The back­lash is less about sup­port for trans­gen­der rights than an un­der­stand­ing that the con­tro­versy has hurt the state’s rep­u­ta­tion and fi­nances. High Point Univer­sity polling in late Septem­ber found that 6 in 10 de­scribe the bill’s eco­nomic im­pact as “large,” the same pro­por­tion who would like the law changed. An Elon Univer­sity poll last week, con­firm­ing other, ear­lier sur­veys, found that 56 per­cent of likely vot­ers want HB2 re­pealed, vs. 34 per­cent who would keep it.

Hu­man Rights Cam­paign, a gay-rights or­ga­ni­za­tion, puts the law’s cost for North Carolina at nearly half a bil­lion dol­lars. What­ever the fig­ure, the re­ac­tion has been se­vere: The NBA moved its 2017 All-Star Game from Char­lotte, while the NCAA and the At­lantic Coast Con­fer­ence took their championships from the state. Pay­Pal — one of about 200 cor­po­ra­tions call­ing for re­peal — can­celed plans to bring 400 jobs to Char­lotte. Bruce Spring­steen, Ma­roon 5 and oth­ers have can­celed per­for­mances in the state. On Oct. 4, the James Beard Foun­da­tion can­celed its meet­ing in the state be­cause of HB2.

Nearly half a cen­tury after the Stonewall ri­ots, a de­feat of McCrory be­cause of the bath­room bill would be a wa­ter­shed (or, if you will, a wa­ter closet) mo­ment for gay rights. Stig­ma­tiz­ing les­bian, gay, bi­sex­ual and trans­gen­der Amer­i­cans has al­ready lost its po­tency as a po­lit­i­cal weapon. But this would be the first case of a prom­i­nent of­fi­cial be­ing voted out of of­fice be­cause his anti-gay ac­tions back­fired.

Mag­gie Gal­lagher, founder of the anti-gay Na­tional Or­ga­ni­za­tion for Mar­riage, wrote in Na­tional Re­view in August that “the fu­ture of re­li­gious lib­erty for tra­di­tional re­li­gious be­liev­ers hangs on” McCrory’s re­elec­tion. If he loses, she wrote, “the GOP will con­cede what­ever the Left demands on gay rights.”

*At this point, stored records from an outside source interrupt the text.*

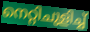
നെറ്റിചുളിച്ച്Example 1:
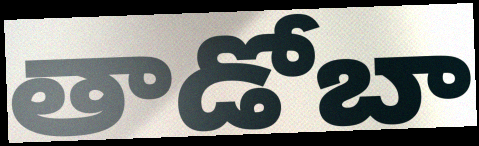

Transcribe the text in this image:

తాడోబా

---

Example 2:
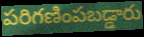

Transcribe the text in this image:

పరిగణింపబడ్డారు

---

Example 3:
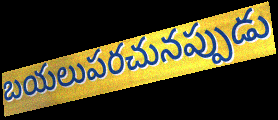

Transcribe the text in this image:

బయలుపరచునప్పుడు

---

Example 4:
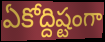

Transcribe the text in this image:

ఏకోద్దిష్టంగా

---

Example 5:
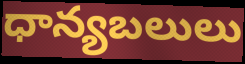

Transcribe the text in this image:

ధాన్యబలులుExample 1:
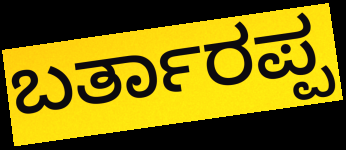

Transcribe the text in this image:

ಬರ್ತಾರಪ್ಪ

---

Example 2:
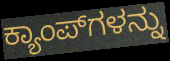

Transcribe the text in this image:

ಕ್ಯಾಂಪ್‍ಗಳನ್ನು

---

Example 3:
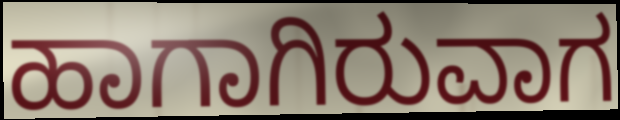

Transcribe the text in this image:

ಹಾಗಾಗಿರುವಾಗ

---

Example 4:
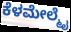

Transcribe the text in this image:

ಕೆಳಮೇಲ್ಮೈ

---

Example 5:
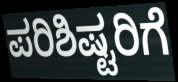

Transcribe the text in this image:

ಪರಿಶಿಷ್ಟರಿಗೆ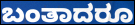
ಬಂತಾದರೂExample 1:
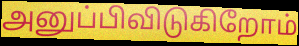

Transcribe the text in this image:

அனுப்பிவிடுகிறோம்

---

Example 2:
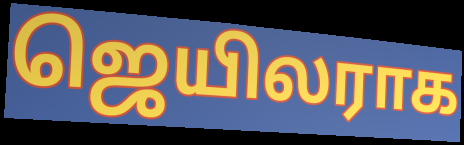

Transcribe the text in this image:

ஜெயிலராக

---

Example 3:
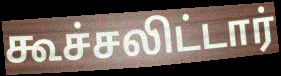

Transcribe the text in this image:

கூச்சலிட்டார்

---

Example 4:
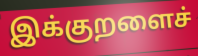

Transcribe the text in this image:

இக்குறளைச்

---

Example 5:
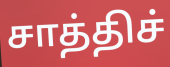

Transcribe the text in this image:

சாத்திச்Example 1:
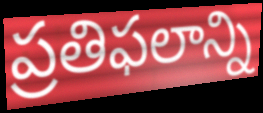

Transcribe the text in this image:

ప్రతిఫలాన్ని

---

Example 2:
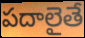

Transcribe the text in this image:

పదాలైతే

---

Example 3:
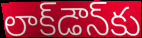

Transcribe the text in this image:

లాక్‌డౌన్‌కు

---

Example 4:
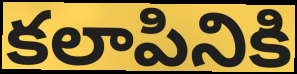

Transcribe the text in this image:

కలాపినికి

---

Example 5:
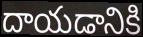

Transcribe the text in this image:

దాయడానికి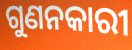
ଗୁଣନକାରୀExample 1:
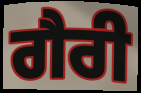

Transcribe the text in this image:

ਗੈਰੀ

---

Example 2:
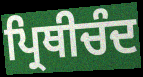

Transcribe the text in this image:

ਪ੍ਰਿਥੀਚੰਦ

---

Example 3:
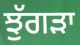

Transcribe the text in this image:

ਝੁੱਗੜਾ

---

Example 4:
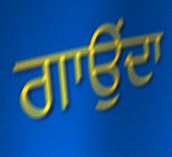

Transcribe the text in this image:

ਗਾਉਂਦਾ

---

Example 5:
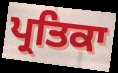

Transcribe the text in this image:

ਪ੍ਰਤਿਕਾ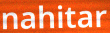
nahitar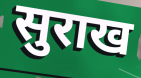
सुराखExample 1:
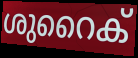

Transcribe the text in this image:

ശുറൈക്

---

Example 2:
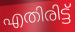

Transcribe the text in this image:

എതിരിട്ട്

In a rare con­ver­gence, HRC Pres­i­dent Chad Grif­fin agrees. He says the McCrory elec­tion “holds the pos­si­bil­ity of be­ing a turn­ing point in the po­lit­i­cal his­tory of our fight for equal­ity.”

There’s no re­al­is­tic prospect of re­vers­ing the le­gal­iza­tion of same­sex mar­riage, so op­po­nents are in­stead pur­su­ing scores of state ini­tia­tives re­strict­ing gay rights in the name of “re­li­gious free­dom,” bath­room bills and more.

But while 202 such bills were in­tro­duced in 2016, only five were en­acted, ac­cord­ing to HRC. Repub­li­can Sen. Richard Burr of North Carolina, in a tight re­elec­tion race, dis­tanced him­self from HB2. Half a dozen Repub­li­can state leg­is­la­tors who voted for the bill have said they want a do-over.

Con­fi­dent that pub­lic opin­ion con­tin­ues to shift in their fa­vor, gay-rights ad­vo­cates, with Hil­lary Clin­ton’s back­ing, are aim­ing for a fed­eral “Equal­ity Act,” which would bar anti-LGBT dis­crim­i­na­tion in employment.

The leg­is­la­tion faces long odds in Congress. But that could change — if North Carolini­ans flush Pat McCrory next month.